Luckily, I found a workaround: I start a new thread and add a sleep
before the Popen
. If the Popen starts after the response has been sent, the connection will be closed properly.
def test(self):
def worker():
import time
time.sleep(5)
from subprocess import Popen
Popen(["python", "/temp/test.py"])
from threading import Thread
Thread(target=worker).start()
return "<h1>Done!</h1>"
Can anyone explain this behavior? I'd like to be sure I won't be causing strange problems down the line.
I'm using Python 2.5 and Pylons 0.9.6.1 on Windows XP SP3.

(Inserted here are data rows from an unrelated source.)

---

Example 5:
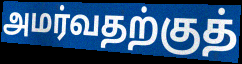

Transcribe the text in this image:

அமர்வதற்குத்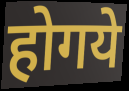
होगये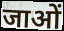
जाओं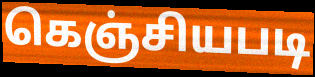
கெஞ்சியபடி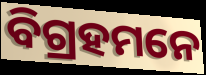
ବିଗ୍ରହମନେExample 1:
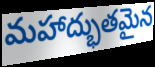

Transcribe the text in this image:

మహాద్భుతమైన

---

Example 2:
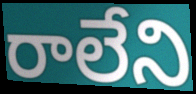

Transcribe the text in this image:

రాలేని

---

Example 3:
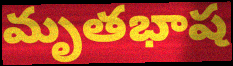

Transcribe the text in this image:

మృతభాష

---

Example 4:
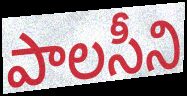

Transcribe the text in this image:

పాలసీని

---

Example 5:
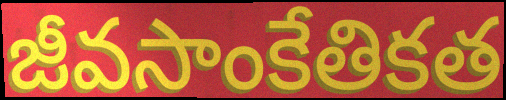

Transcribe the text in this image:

జీవసాంకేతికత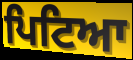
ਪਿਟਿਆ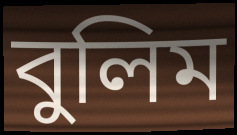
বুলিম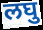
लघु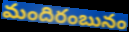
మందిరంబునంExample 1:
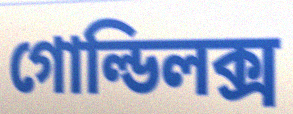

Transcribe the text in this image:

গোল্ডিলক্স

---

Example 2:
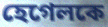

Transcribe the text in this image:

হেগেলকে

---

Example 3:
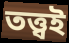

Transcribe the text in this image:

তত্ত্বই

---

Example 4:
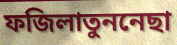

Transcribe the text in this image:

ফজিলাতুননেছা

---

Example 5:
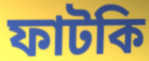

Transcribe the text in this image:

ফাটকিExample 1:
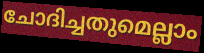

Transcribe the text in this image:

ചോദിച്ചതുമെല്ലാം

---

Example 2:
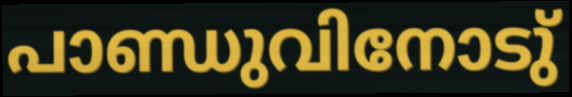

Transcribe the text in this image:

പാണ്ഡുവിനോടു്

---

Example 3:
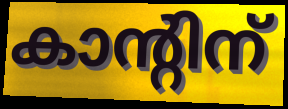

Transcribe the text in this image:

കാന്റിന്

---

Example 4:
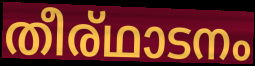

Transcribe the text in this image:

തീര്ഥാടനം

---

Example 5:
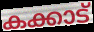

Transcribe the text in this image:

കക്കാട്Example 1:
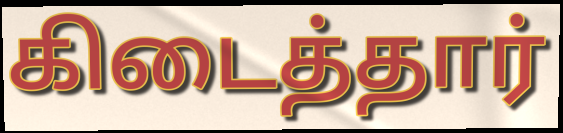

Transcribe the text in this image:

கிடைத்தார்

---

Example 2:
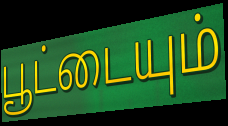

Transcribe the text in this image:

பூட்டையும்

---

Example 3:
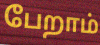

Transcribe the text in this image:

பேறாம்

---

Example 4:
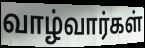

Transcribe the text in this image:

வாழ்வார்கள்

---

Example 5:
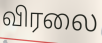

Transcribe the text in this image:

விரலை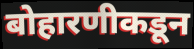
बोहारणीकडूनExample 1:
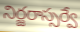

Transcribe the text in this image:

నిర్జరాస్సర్వే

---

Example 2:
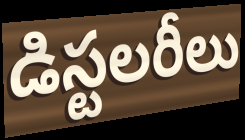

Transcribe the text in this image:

డిస్టలరీలు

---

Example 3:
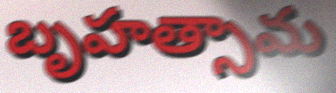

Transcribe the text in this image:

బృహత్సామ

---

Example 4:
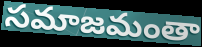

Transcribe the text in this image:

సమాజమంతా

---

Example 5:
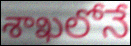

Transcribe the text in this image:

శాఖలోనే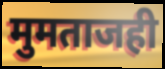
मुमताजहीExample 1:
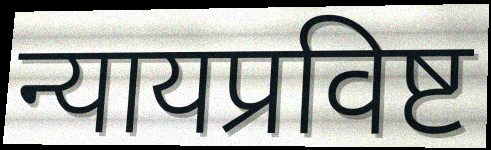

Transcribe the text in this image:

न्यायप्रविष्ट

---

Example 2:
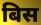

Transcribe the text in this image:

बिस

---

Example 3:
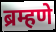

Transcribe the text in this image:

ब्रम्हणे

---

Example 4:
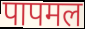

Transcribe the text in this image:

पापमल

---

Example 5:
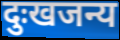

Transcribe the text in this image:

दुःखजन्यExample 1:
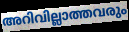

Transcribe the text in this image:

അറിവില്ലാത്തവരും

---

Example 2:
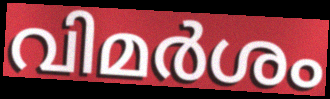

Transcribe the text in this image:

വിമർശം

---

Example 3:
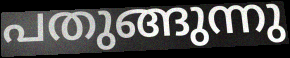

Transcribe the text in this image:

പതുങ്ങുന്നു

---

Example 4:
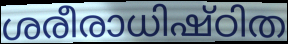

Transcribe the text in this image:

ശരീരാധിഷ്ഠിത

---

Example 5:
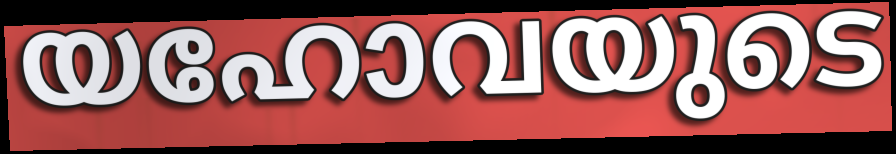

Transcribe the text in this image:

യഹോവയുടെ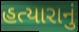
હત્યારાનુંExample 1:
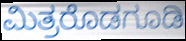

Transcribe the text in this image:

ಮಿತ್ರರೊಡಗೂಡಿ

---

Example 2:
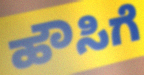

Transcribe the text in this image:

ಹೌಸಿಗೆ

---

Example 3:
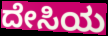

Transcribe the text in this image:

ದೇಸಿಯ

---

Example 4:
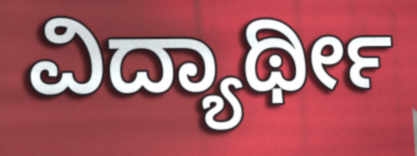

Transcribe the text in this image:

ವಿದ್ಯಾರ್ಥೀ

UPDATE: bnonlan's answer is definitely on the right track. Popen
has a parameter named close_fds
which is supposed to solve this problem. In the Python 2.5 version of the subprocess
module, this parameter is unsupported on Windows. However, in the Python 2.6 version you can set this parameter to True
if you don't redirect stdin/stdout/stderr.
def index(self):
# I copied the 2.6 version of subprocess.py into my tree
from python26.subprocess import Popen
Popen(["python", "/temp/test.py"], close_fds=True)
return "<h1>Done!</h1>"
Sadly, I do want to redirect stdout, so I need to find another solution. Also, this implies that the workaround I found might keep other requests from closing if they happen to be running when the Popen executes. This is troubling.